A dental crown is a restoration that covers or caps a tooth, restoring it to its normal size and shape while strengthening and improving its appearance. Crowns are necessary when the tooth is broken down to the point where a filling will not be effective.
Benefits of Dental Crowns
A dental crown can be used for various reasons including covering discolored or misshapen teeth, and in conjunction with bridges and dental implants. Other benefits of dental crowns may include:
- Holding a cracked tooth together to prevent further damage
- Covering and supporting a tooth with a large filling
- Restoring a broken tooth
Dental Crown Procedure
Lexington Dental Care utilizes the CEREC process to allow for "one-visit" crowns to be prepared and finalized in a single visit. The dental crown process takes place in two phases. In the first phase of the appointment, the area around the tooth is numbed with a local anesthetic for total comfort. The tooth is then prepared by filing or reshaping, so the crown can fit in securely and comfortably. After the tooth is prepared, an electronic scan is made of the teeth and sent to our in-house milling machine for fabrication.
During the milling procedure the patient is relaxed and able to leave the chair for an extended period. When the fabrication is complete, the new crown is inspected for proper fit and then glazed to match the color and natural appearance of the surrounding teeth. Lastly, the crown is cemented onto the prepared tooth and the patient is able to leave with fully restored tooth in a single visit.
Types of Dental Crowns
There are several different methods of crown restoration, each using a different crown material. Different types of crown material include:
Metal crowns are made entirely of an alloy that may include gold, platinum, palladium, or other elements. They withstand biting and chewing forces well and rarely chip or break. The biggest drawback of metal crowns is the metallic color.

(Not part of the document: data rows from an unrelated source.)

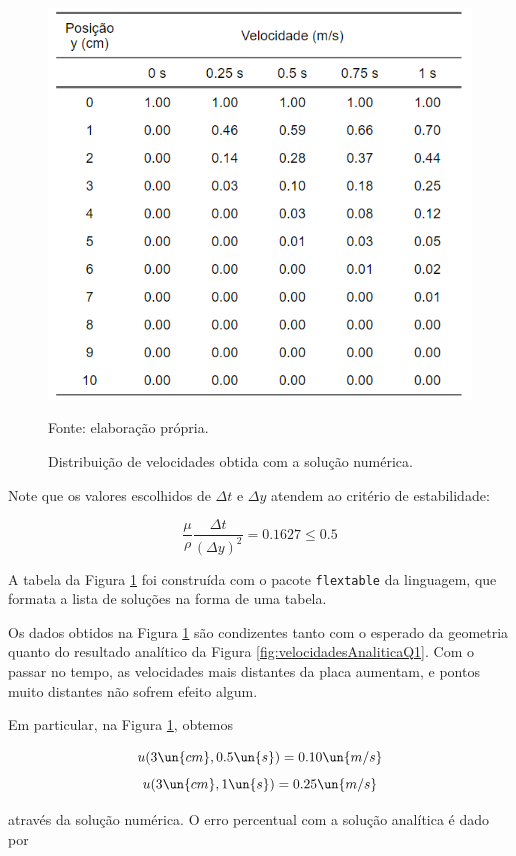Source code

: \begin{figure}[h!]
    \caption{Distribuição de velocidades obtida com a solução numérica.}
    \label{fig:tabelaNumericaQ1}
    \centering
    \centerline{\includegraphics[scale=0.75]{tabelaNumericaQ1.png}}
    \par{Fonte: elaboração própria.}
\end{figure}

Note que os valores escolhidos de $\Delta t$ e $\Delta y$ atendem ao critério de estabilidade:

\[ \frac{\mu}{\rho} \frac{\Delta t}{\left(\Delta y\right)^2} = 0.1627 \leq 0.5 \]

A tabela da Figura \ref*{fig:tabelaNumericaQ1} foi construída com o pacote  \verb|flextable| da linguagem,
que formata a lista de soluções na forma de uma tabela.  

Os dados obtidos na Figura \ref*{fig:tabelaNumericaQ1} são condizentes tanto com o esperado da geometria
quanto do resultado analítico da Figura \eqref{fig:velocidadesAnaliticaQ1}. Com o passar no tempo,
as velocidades mais distantes da placa aumentam, e pontos muito distantes não sofrem efeito 
algum.

Em particular, na Figura \ref*{fig:tabelaNumericaQ1}, obtemos 

\[ u(3 \un{cm}, 0.5 \un{s}) = 0.10 \un{m/s} \]
\[ u(3 \un{cm}, 1 \un{s}) = 0.25 \un{m/s} \]

\noindent através da solução numérica. O erro percentual com a solução analítica é dado por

Ceramic or Porcelain Crowns
These crowns provide the best natural color of all the dental crowns. In many instances, it is hard to determine which tooth is a crown and which is a natural tooth.
Complications of Dental Crowns
Some patients experience increased sensitivity immediately after the procedure, particularly if the crowned tooth still has a nerve in it. For sensitivity to heat and cold, some patients are advised to use toothpaste for sensitive teeth. Other complications that may occur with dental crowns are:
Pain or Sensitivity When Biting
This usually means that the crown is too high on the tooth. If this is the case, the dentist will be able to fix the problem by adjusting the crown.
Chip in a Porcelain Crown
Resin can be used to repair the remaining crown. If the chipping is extensive, the entire crown may need to be replaced.
Loose Dental Crown
If the cement washes out from underneath the crown, bacteria can then leak in and cause decay. A dentist should be consulted to resecure the crown to alleviate the problem.
In some cases, a dental crown may fall off entirely. If this happens, contact the dentist immediately. The dentist may be able to replace the crown or create a new crown if necessary.
With proper oral hygiene, dental crowns can last from five to fifteen years. Patients should consult with their dentist to see if dental crowns are appropriate for their individual condition.